Originally Posted: May 23, 2012
I’m about to head off on another 3-day writing retreat, and my teenage daughter is not so happy about it. “Why do you have to keep going away to work on this book?” she asked me the other night after dinner. “What is it you DO all day when I’m at school, anyways?!”
I was blindsided, unable to respond. I’m used to fielding these kinds of accusatory questions from my mother, but this was the first time I had to answer to my child.
I should have seen it coming. My daughter’s friends’ mothers are dermatologists and accountants, school teachers and event planners. Even the potter mother has something to show for her efforts at the end of a busy week. Not always true in my case. There’s the occasional publication, yes, the seasonal reading and of course, the possibility of another novel coming to the bookstore sometime in the next decade.
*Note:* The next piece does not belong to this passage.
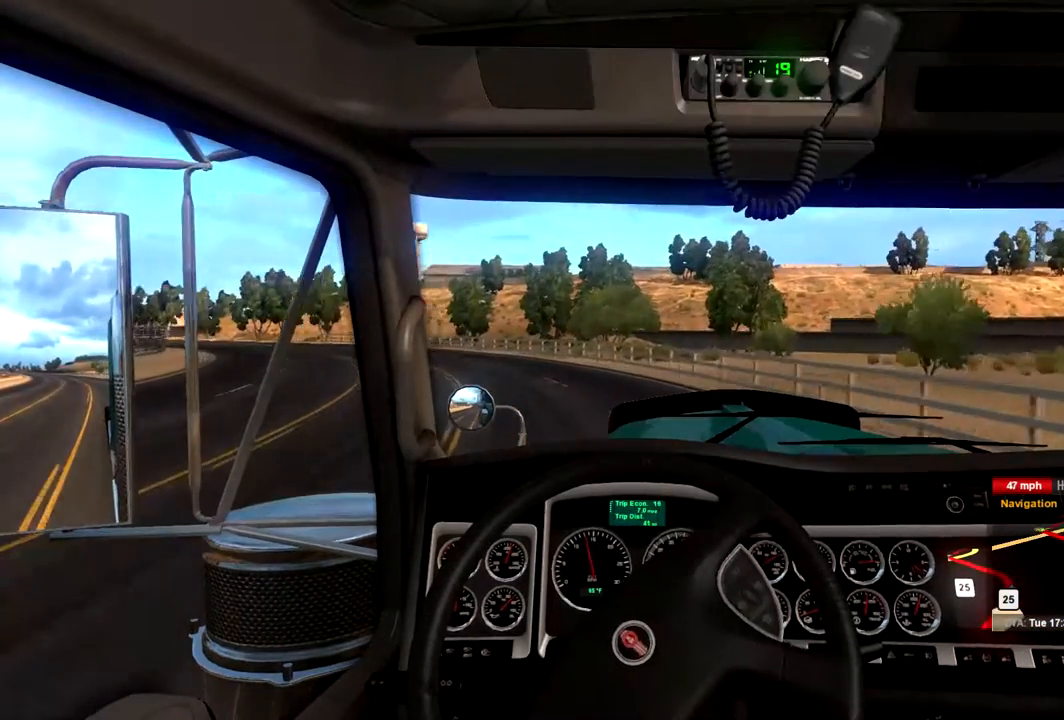
{"buttons": ["R2"], "left_stick": "left", "right_stick": "center", "events": [[33, "R2", "down"]]}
But mostly, the work writers do is solitary, underpaid, abstract. For each book there are unseen years spent struggling with demons, casting out invisible lines, straining to hear imaginary voices, and often, mostly, blundering, deleting, starting over…
My daughter was waiting, eyebrows poised. I longed to explain about the almost transcendent patience required to hear a character speak. The rigor of falling on one’s face and repeatedly getting up… The sometimes ecstatic, always painstaking work of crafting a world.
I sighed. “It just takes a lot of time, honey–” I began. My teenager rolled her eyes and turned her back on me. Which is, of course, her own painstaking work right now.